Melodelima Christelle, Gautier Christian, Piau Didier
UMR 5558 CNRS Biométrie et Biologie Evolutive, Université Claude Bernard Lyon 1, 43 boulevard du 11 Novembre 1818, 69622 Villeurbanne Cedex, France.
J Math Biol. 2007 Sep;55(3):353-64. doi: 10.1007/s00285-007-0087-5. Epub 2007 May 8.
Hidden Markov models (HMMs) are effective tools to detect series of statistically homogeneous structures, but they are not well suited to analyse complex structures. For example, the duration of stay in a state of a HMM must follow a geometric law. Numerous other methodological difficulties are encountered when using HMMs to segregate genes from transposons or retroviruses, or to determine the isochore classes of genes. The aim of this paper is to analyse these methodological difficulties, and to suggest new tools for the exploration of genome data. We show that HMMs can be used to analyse complex gene structures with bell-shaped length distribution by using convolution of geometric distributions. Thus, we have introduced macros-states to model the distributions of the lengths of the regions. Our study shows that simple HMM could be used to model the isochore organisation of the mouse genome. This potential use of markovian models to help in data exploration has been underestimated until now.
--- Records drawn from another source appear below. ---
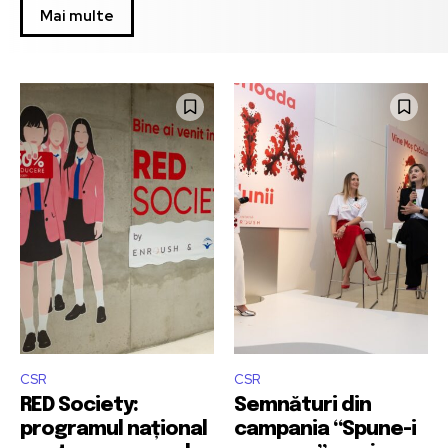
Mai multe
CSR
CSR
RED Society:
Semnături din
programul național
campania “Spune-i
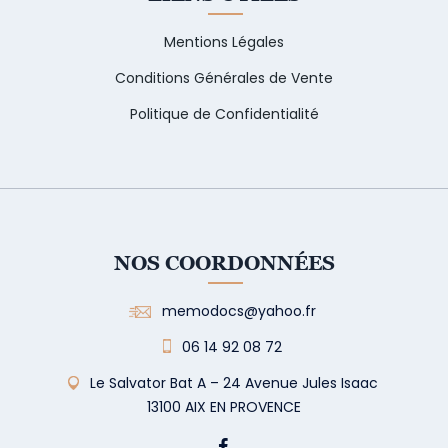
Mentions Légales
Conditions Générales de Vente
Politique de Confidentialité
NOS COORDONNÉES
memodocs@yahoo.fr
06 14 92 08 72
Le Salvator Bat A – 24 Avenue Jules Isaac
13100 AIX EN PROVENCE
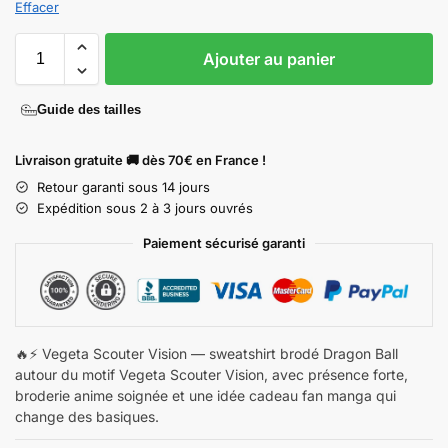
Effacer
Ajouter au panier
Guide des tailles
Livraison gratuite 🚚 dès 70€ en France !
Retour garanti sous 14 jours
Expédition sous 2 à 3 jours ouvrés
Paiement sécurisé garanti
🔥⚡ Vegeta Scouter Vision — sweatshirt brodé Dragon Ball
autour du motif Vegeta Scouter Vision, avec présence forte,
broderie anime soignée et une idée cadeau fan manga qui
change des basiques.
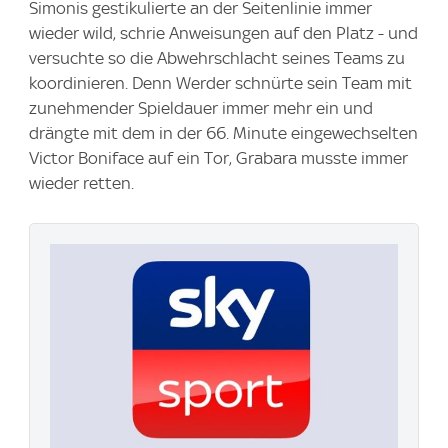
Simonis gestikulierte an der Seitenlinie immer
wieder wild, schrie Anweisungen auf den Platz - und
versuchte so die Abwehrschlacht seines Teams zu
koordinieren. Denn Werder schnürte sein Team mit
zunehmender Spieldauer immer mehr ein und
drängte mit dem in der 66. Minute eingewechselten
Victor Boniface auf ein Tor, Grabara musste immer
wieder retten.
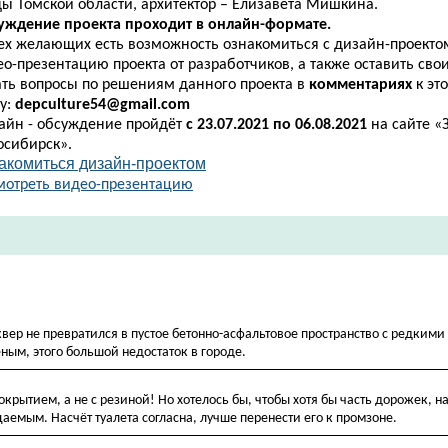
ды Томской области
, архитектор – Елизавета Мишкина.
уждение проекта проходит в онлайн-формате.
сех желающих есть возможность ознакомиться с дизайн-проекто
ео-презентацию проекта от разработчиков,
а также оставить сво
ать вопросы по решениям данного проекта в
комментариях
к эт
у:
depculture54@gmail.com
айн - обсуждение пройдёт
с 23.07.2021 по 06.08.2021
на сайте 
осибирск».
акомиться дизайн-проектом​​
мотреть видео-презентацию​
сквер не превратился в пустое бетонно-асфальтовое пространство с редким
ным, этого большой недостаток в городе.
рытием, а не с резиной! Но хотелось бы, чтобы хотя бы часть дорожек, н
аемым. Насчёт туалета согласна, лучше перенести его к промзоне.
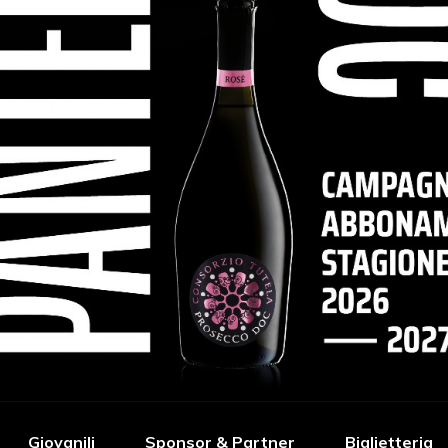
Giovanili
Sponsor & Partner
Biglietteria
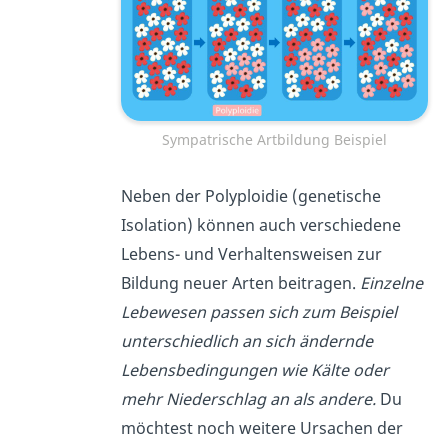
Sympatrische Artbildung Beispiel
Neben der Polyploidie (genetische
Isolation) können auch verschiedene
Lebens- und Verhaltensweisen zur
Bildung neuer Arten beitragen.
Einzelne
Lebewesen passen sich zum Beispiel
unterschiedlich an sich ändernde
Lebensbedingungen wie Kälte oder
mehr Niederschlag an als and
ere.
Du
möchtest noch weitere Ursachen der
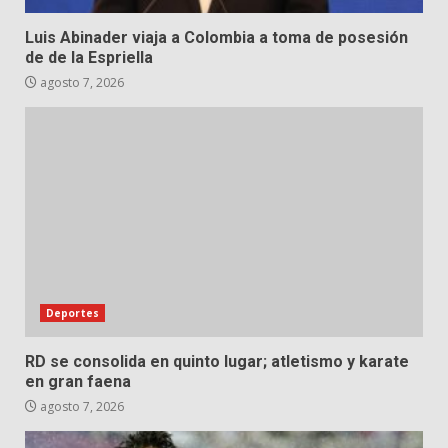
Luis Abinader viaja a Colombia a toma de posesión
de de la Espriella
agosto 7, 2026
Deportes
RD se consolida en quinto lugar; atletismo y karate
en gran faena
agosto 7, 2026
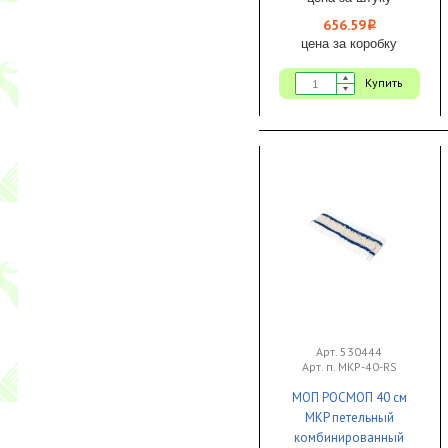
656.59
i
цена за коробку
Купить
Арт. 530444
Арт. п. MKP-40-RS
МОП РОСМОП 40 см
MKP петельный
комбинированный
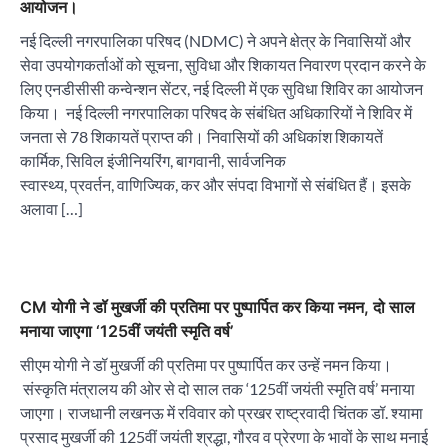
आयोजन।
नई दिल्ली नगरपालिका परिषद (NDMC) ने अपने क्षेत्र के निवासियों और
सेवा उपयोगकर्ताओं को सूचना, सुविधा और शिकायत निवारण प्रदान करने के
लिए एनडीसीसी कन्वेन्शन सेंटर, नई दिल्ली में एक सुविधा शिविर का आयोजन
किया। नई दिल्ली नगरपालिका परिषद के संबंधित अधिकारियों ने शिविर में
जनता से 78 शिकायतें प्राप्त की। निवासियों की अधिकांश शिकायतें
कार्मिक, सिविल इंजीनियरिंग, बागवानी, सार्वजनिक
स्वास्थ्य, प्रवर्तन, वाणिज्यिक, कर और संपदा विभागों से संबंधित हैं। इसके
अलावा […]
CM योगी ने डॉ मुखर्जी की प्रतिमा पर पुष्पार्पित कर किया नमन, दो साल
मनाया जाएगा ‘125वीं जयंती स्मृति वर्ष’
सीएम योगी ने डॉ मुखर्जी की प्रतिमा पर पुष्पार्पित कर उन्हें नमन किया।
संस्कृति मंत्रालय की ओर से दो साल तक ‘125वीं जयंती स्मृति वर्ष’ मनाया
जाएगा। राजधानी लखनऊ में रविवार को प्रखर राष्ट्रवादी चिंतक डॉ. श्यामा
प्रसाद मुखर्जी की 125वीं जयंती श्रद्धा, गौरव व प्रेरणा के भावों के साथ मनाई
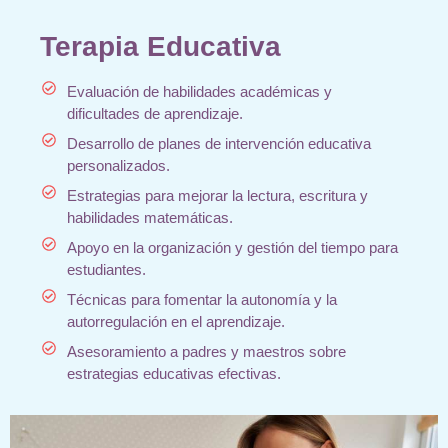
Terapia Educativa
Evaluación de habilidades académicas y
dificultades de aprendizaje.
Desarrollo de planes de intervención educativa
personalizados.
Estrategias para mejorar la lectura, escritura y
habilidades matemáticas.
Apoyo en la organización y gestión del tiempo para
estudiantes.
Técnicas para fomentar la autonomía y la
autorregulación en el aprendizaje.
Asesoramiento a padres y maestros sobre
estrategias educativas efectivas.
隐马尔可夫模型(HMMs)是检测一系列统计上同质结构的有效工具,但它们不太适合分析复杂结构。例如,HMM一个状态的停留持续时间必须遵循几何分布规律。在使用HMMs从转座子或逆转录病毒中分离基因,或确定基因的等容线类别时,还会遇到许多其他方法上的困难。本文的目的是分析这些方法上的困难,并提出探索基因组数据的新工具。我们表明,通过使用几何分布的卷积,HMMs可用于分析具有钟形长度分布的复杂基因结构。因此,我们引入了宏状态来对区域长度的分布进行建模。我们的研究表明,简单的HMM可用于对小鼠基因组的等容线组织进行建模。马尔可夫模型在帮助数据探索方面的这种潜在用途至今一直被低估。